A hi-hat mute (choke) group makes a closed hat cut off a ringing open hat
A mute group (choke group) is a drum-machine/sampler feature where triggering one sample immediately stops the decay of the others in the same group. On a real kit, a hi-hat cannot be both open and closed at once — closing the pedal silences a ringing open hat — and the standard setup mimics this by putting all hats in one group so a closed-hat trigger chokes the open-hat decay for a tight feel. This is not merely corrective: with the choke enabled, long open-hat notes become a tool for sculpting groove, since inserting a closed hat cuts the open tail at a precise musical point, creating rhythmic gaps from the interplay of sustain and closure. Breaking the convention — leaving the hats ungrouped so open-hat tails ring on through closed hits — gives a looser, rougher, denser texture. Both are valid; the choice shapes groove character (tighter for minimal techno, looser for rougher styles). The TR-909 is a classic drum machine implementing this mechanic.
Examples
In a drum rack or on MPC pads, assign open and closed hats to one choke group: draw a long open hat spanning four 16th notes, insert a closed hat on beat 2, and the open hat cuts off exactly when the closed hat hits.
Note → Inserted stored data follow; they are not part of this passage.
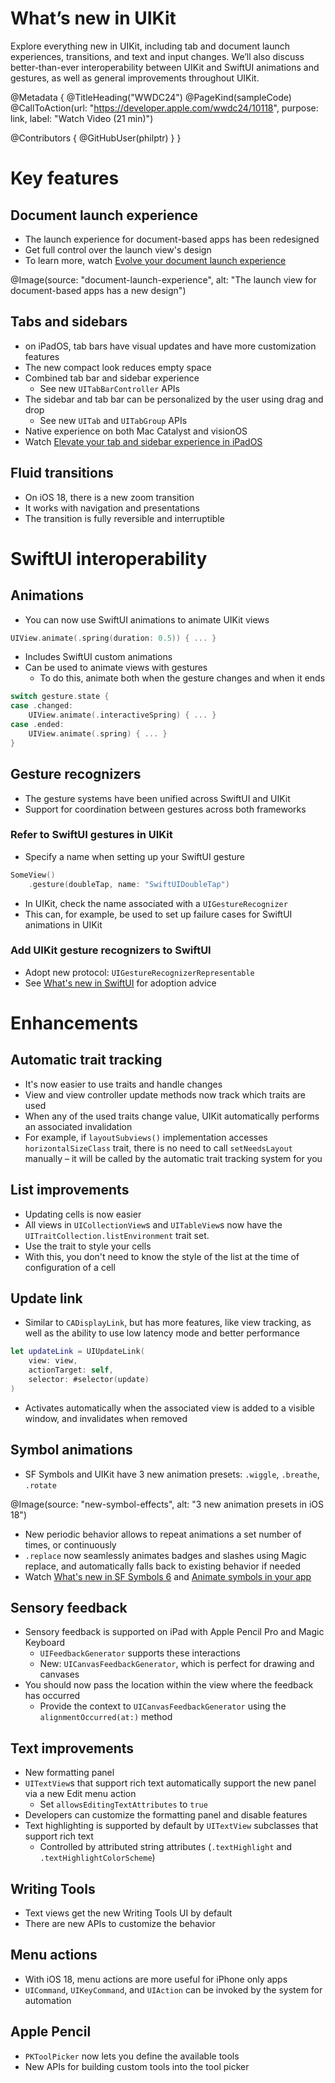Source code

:# What’s new in UIKit

Explore everything new in UIKit, including tab and document launch experiences, transitions, and text and input changes. We’ll also discuss better-than-ever interoperability between UIKit and SwiftUI animations and gestures, as well as general improvements throughout UIKit.

@Metadata {
   @TitleHeading("WWDC24")
   @PageKind(sampleCode)
   @CallToAction(url: "https://developer.apple.com/wwdc24/10118", purpose: link, label: "Watch Video (21 min)")

   @Contributors {
      @GitHubUser(philptr)
   }
}

# Key features

## Document launch experience
- The launch experience for document-based apps has been redesigned
- Get full control over the launch view's design
- To learn more, watch [Evolve your document launch experience](https://developer.apple.com/wwdc24/10132)

@Image(source: "document-launch-experience", alt: "The launch view for document-based apps has a new design")

## Tabs and sidebars
- on iPadOS, tab bars have visual updates and have more customization features
- The new compact look reduces empty space
- Combined tab bar and sidebar experience
    - See new `UITabBarController` APIs
- The sidebar and tab bar can be personalized by the user using drag and drop
    - See new `UITab` and `UITabGroup` APIs
- Native experience on both Mac Catalyst and visionOS
- Watch [Elevate your tab and sidebar experience in iPadOS](https://developer.apple.com/wwdc24/10147)

## Fluid transitions
- On iOS 18, there is a new zoom transition
- It works with navigation and presentations
- The transition is fully reversible and interruptible

# SwiftUI interoperability

## Animations
- You can now use SwiftUI animations to animate UIKit views

```swift
UIView.animate(.spring(duration: 0.5)) { ... }
```

- Includes SwiftUI custom animations
- Can be used to animate views with gestures
    - To do this, animate both when the gesture changes and when it ends

```swift
switch gesture.state {
case .changed:
    UIView.animate(.interactiveSpring) { ... }
case .ended:
    UIView.animate(.spring) { ... }
}
```

## Gesture recognizers
- The gesture systems have been unified across SwiftUI and UIKit
- Support for coordination between gestures across both frameworks

### Refer to SwiftUI gestures in UIKit
- Specify a name when setting up your SwiftUI gesture

```swift
SomeView()
    .gesture(doubleTap, name: "SwiftUIDoubleTap")
```

- In UIKit, check the name associated with a `UIGestureRecognizer`
- This can, for example, be used to set up failure cases for SwiftUI animations in UIKit

### Add UIKit gesture recognizers to SwiftUI
- Adopt new protocol: `UIGestureRecognizerRepresentable`
- See [What's new in SwiftUI](https://developer.apple.com/wwdc24/10144) for adoption advice

# Enhancements

## Automatic trait tracking
- It's now easier to use traits and handle changes
- View and view controller update methods now track which traits are used
- When any of the used traits change value, UIKit automatically performs an associated invalidation
- For example, if `layoutSubviews()` implementation accesses `horizontalSizeClass` trait, there is no need to call `setNeedsLayout` manually – it will be called by the automatic trait tracking system for you

## List improvements
- Updating cells is now easier
- All views in `UICollectionView`s and `UITableView`s now have the `UITraitCollection.listEnvironment` trait set.
- Use the trait to style your cells
- With this, you don't need to know the style of the list at the time of configuration of a cell

## Update link
- Similar to `CADisplayLink`, but has more features, like view tracking, as well as the ability to use low latency mode and better performance

```swift
let updateLink = UIUpdateLink(
    view: view,
    actionTarget: self,
    selector: #selector(update)
)
```

- Activates automatically when the associated view is added to a visible window, and invalidates when removed

## Symbol animations
- SF Symbols and UIKit have 3 new animation presets: `.wiggle`, `.breathe`, `.rotate`

@Image(source: "new-symbol-effects", alt: "3 new animation presets in iOS 18")

- New periodic behavior allows to repeat animations a set number of times, or continuously
- `.replace` now seamlessly animates badges and slashes using Magic replace, and automatically falls back to existing behavior if needed
- Watch [What's new in SF Symbols 6](https://developer.apple.com/wwdc24/10188) and [Animate symbols in your app](https://developer.apple.com/wwdc23/10258)

## Sensory feedback
- Sensory feedback is supported on iPad with Apple Pencil Pro and Magic Keyboard
    - `UIFeedbackGenerator` supports these interactions
    - New: `UICanvasFeedbackGenerator`, which is perfect for drawing and canvases
- You should now pass the location within the view where the feedback has occurred
    - Provide the context to `UICanvasFeedbackGenerator` using the `alignmentOccurred(at:)` method

## Text improvements
- New formatting panel
- `UITextView`s that support rich text automatically support the new panel via a new Edit menu action
    - Set `allowsEditingTextAttributes` to `true`
- Developers can customize the formatting panel and disable features
- Text highlighting is supported by default by `UITextView` subclasses that support rich text
    - Controlled by attributed string attributes (`.textHighlight` and `.textHighlightColorScheme`)

## Writing Tools
- Text views get the new Writing Tools UI by default
- There are new APIs to customize the behavior

## Menu actions
- With iOS 18, menu actions are more useful for iPhone only apps
- `UICommand`, `UIKeyCommand`, and `UIAction` can be invoked by the system for automation

## Apple Pencil
- `PKToolPicker` now lets you define the available tools
- New APIs for building custom tools into the tool picker
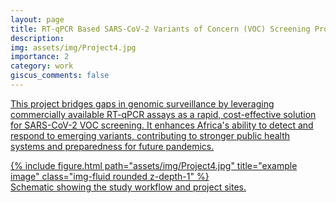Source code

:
 ```yaml
---
layout: page
title: RT-qPCR Based SARS-CoV-2 Variants of Concern (VOC) Screening Project in Africa
description:
img: assets/img/Project4.jpg
importance: 2
category: work
giscus_comments: false
---
```

<a href="https://www.gatesfoundation.org/about/committed-grants/2021/10/inv036379">This project bridges gaps in genomic surveillance by leveraging commercially available RT-qPCR assays as a rapid, cost-effective solution for SARS-CoV-2 VOC screening. It enhances Africa's ability to detect and respond to emerging variants, contributing to stronger public health systems and preparedness for future pandemics.

<div class="row">
    <div class="col-sm mt-3 mt-md-0">
        {% include figure.html path="assets/img/Project4.jpg" title="example image" class="img-fluid rounded z-depth-1" %}
    </div>
</div>
<div class="caption">
    Schematic showing the study workflow and project sites.
</div>
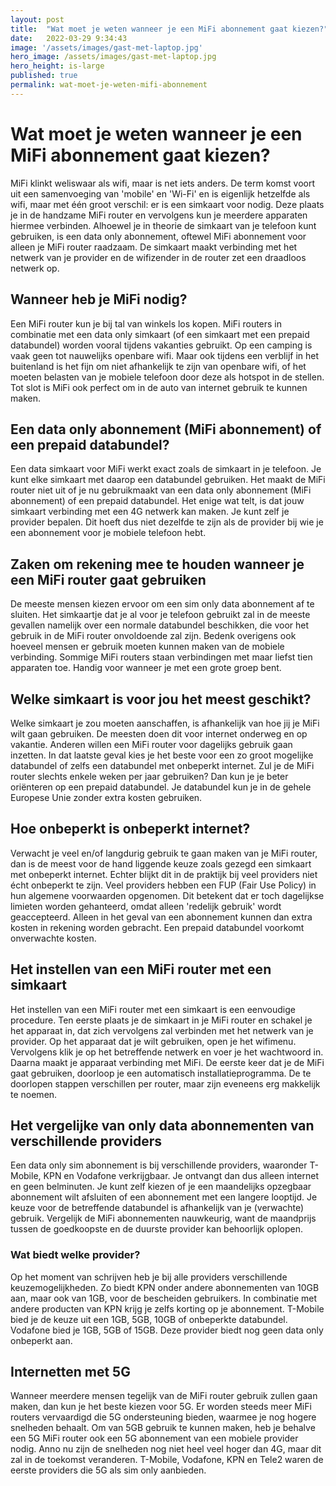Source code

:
 ```yaml
---
layout: post
title:  "Wat moet je weten wanneer je een MiFi abonnement gaat kiezen?"
date:   2022-03-29 9:34:43
image: '/assets/images/gast-met-laptop.jpg'
hero_image: /assets/images/gast-met-laptop.jpg
hero_height: is-large
published: true
permalink: wat-moet-je-weten-mifi-abonnement
---
```


# Wat moet je weten wanneer je een MiFi abonnement gaat kiezen?

MiFi klinkt weliswaar als wifi, maar is net iets anders. De term komst voort uit een samenvoeging van &#39;mobile&#39; en &#39;Wi-Fi&#39; en is eigenlijk hetzelfde als wifi, maar met één groot verschil: er is een simkaart voor nodig. Deze plaats je in de handzame MiFi router en vervolgens kun je meerdere apparaten hiermee verbinden. Alhoewel je in theorie de simkaart van je telefoon kunt gebruiken, is een data only abonnement, oftewel MiFi abonnement voor alleen je MiFi router raadzaam. De simkaart maakt verbinding met het netwerk van je provider en de wifizender in de router zet een draadloos netwerk op.

## Wanneer heb je MiFi nodig?

Een MiFi router kun je bij tal van winkels los kopen. MiFi routers in combinatie met een data only simkaart (of een simkaart met een prepaid databundel) worden vooral tijdens vakanties gebruikt. Op een camping is vaak geen tot nauwelijks openbare wifi. Maar ook tijdens een verblijf in het buitenland is het fijn om niet afhankelijk te zijn van openbare wifi, of het moeten belasten van je mobiele telefoon door deze als hotspot in de stellen. Tot slot is MiFi ook perfect om in de auto van internet gebruik te kunnen maken.

## Een data only abonnement (MiFi abonnement) of een prepaid databundel?

Een data simkaart voor MiFi werkt exact zoals de simkaart in je telefoon. Je kunt elke simkaart met daarop een databundel gebruiken. Het maakt de MiFi router niet uit of je nu gebruikmaakt van een data only abonnement (MiFi abonnement) of een prepaid databundel. Het enige wat telt, is dat jouw simkaart verbinding met een 4G netwerk kan maken. Je kunt zelf je provider bepalen. Dit hoeft dus niet dezelfde te zijn als de provider bij wie je een abonnement voor je mobiele telefoon hebt.

## Zaken om rekening mee te houden wanneer je een MiFi router gaat gebruiken

De meeste mensen kiezen ervoor om een sim only data abonnement af te sluiten. Het simkaartje dat je al voor je telefoon gebruikt zal in de meeste gevallen namelijk over een normale databundel beschikken, die voor het gebruik in de MiFi router onvoldoende zal zijn. Bedenk overigens ook hoeveel mensen er gebruik moeten kunnen maken van de mobiele verbinding. Sommige MiFi routers staan verbindingen met maar liefst tien apparaten toe. Handig voor wanneer je met een grote groep bent.

## Welke simkaart is voor jou het meest geschikt?

Welke simkaart je zou moeten aanschaffen, is afhankelijk van hoe jij je MiFi wilt gaan gebruiken. De meesten doen dit voor internet onderweg en op vakantie. Anderen willen een MiFi router voor dagelijks gebruik gaan inzetten. In dat laatste geval kies je het beste voor een zo groot mogelijke databundel of zelfs een databundel met onbeperkt internet. Zul je de MiFi router slechts enkele weken per jaar gebruiken? Dan kun je je beter oriënteren op een prepaid databundel. Je databundel kun je in de gehele Europese Unie zonder extra kosten gebruiken.

## Hoe onbeperkt is onbeperkt internet?

Verwacht je veel en/of langdurig gebruik te gaan maken van je MiFi router, dan is de meest voor de hand liggende keuze zoals gezegd een simkaart met onbeperkt internet. Echter blijkt dit in de praktijk bij veel providers niet écht onbeperkt te zijn. Veel providers hebben een FUP (Fair Use Policy) in hun algemene voorwaarden opgenomen. Dit betekent dat er toch dagelijkse limieten worden gehanteerd, omdat alleen &#39;redelijk gebruik&#39; wordt geaccepteerd. Alleen in het geval van een abonnement kunnen dan extra kosten in rekening worden gebracht. Een prepaid databundel voorkomt onverwachte kosten.

## Het instellen van een MiFi router met een simkaart

Het instellen van een MiFi router met een simkaart is een eenvoudige procedure. Ten eerste plaats je de simkaart in je MiFi router en schakel je het apparaat in, dat zich vervolgens zal verbinden met het netwerk van je provider. Op het apparaat dat je wilt gebruiken, open je het wifimenu. Vervolgens klik je op het betreffende netwerk en voer je het wachtwoord in. Daarna maakt je apparaat verbinding met MiFi. De eerste keer dat je de MiFi gaat gebruiken, doorloop je een automatisch installatieprogramma. De te doorlopen stappen verschillen per router, maar zijn eveneens erg makkelijk te noemen.

## Het vergelijke van only data abonnementen van verschillende providers

Een data only sim abonnement is bij verschillende providers, waaronder T-Mobile, KPN en Vodafone verkrijgbaar. Je ontvangt dan dus alleen internet en geen belminuten. Je kunt zelf kiezen of je een maandelijks opzegbaar abonnement wilt afsluiten of een abonnement met een langere looptijd. Je keuze voor de betreffende databundel is afhankelijk van je (verwachte) gebruik. Vergelijk de MiFi abonnementen nauwkeurig, want de maandprijs tussen de goedkoopste en de duurste provider kan behoorlijk oplopen.

### Wat biedt welke provider?

Op het moment van schrijven heb je bij alle providers verschillende keuzemogelijkheden. Zo biedt KPN onder andere abonnementen van 10GB aan, maar ook van 1GB, voor de bescheiden gebruikers. In combinatie met andere producten van KPN krijg je zelfs korting op je abonnement. T-Mobile bied je de keuze uit een 1GB, 5GB, 10GB of onbeperkte databundel. Vodafone bied je 1GB, 5GB of 15GB. Deze provider biedt nog geen data only onbeperkt aan.

## Internetten met 5G

Wanneer meerdere mensen tegelijk van de MiFi router gebruik zullen gaan maken, dan kun je het beste kiezen voor 5G. Er worden steeds meer MiFi routers vervaardigd die 5G ondersteuning bieden, waarmee je nog hogere snelheden behaalt. Om van 5GB gebruik te kunnen maken, heb je behalve een 5G MiFi router ook een 5G abonnement van een mobiele provider nodig. Anno nu zijn de snelheden nog niet heel veel hoger dan 4G, maar dit zal in de toekomst veranderen. T-Mobile, Vodafone, KPN en Tele2 waren de eerste providers die 5G als sim only aanbieden.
Remove the grouping and both ring together for the rougher feel; compare the two.
Assessment
Explain what a mute/choke group does for hi-hats and the perceptual difference between grouping all hats versus leaving them ungrouped. Set up a choke group, draw a pattern where the open hat would overlap a closed hat, and describe what happens with choke enabled versus disabled. Name one classic drum machine that uses this mechanic.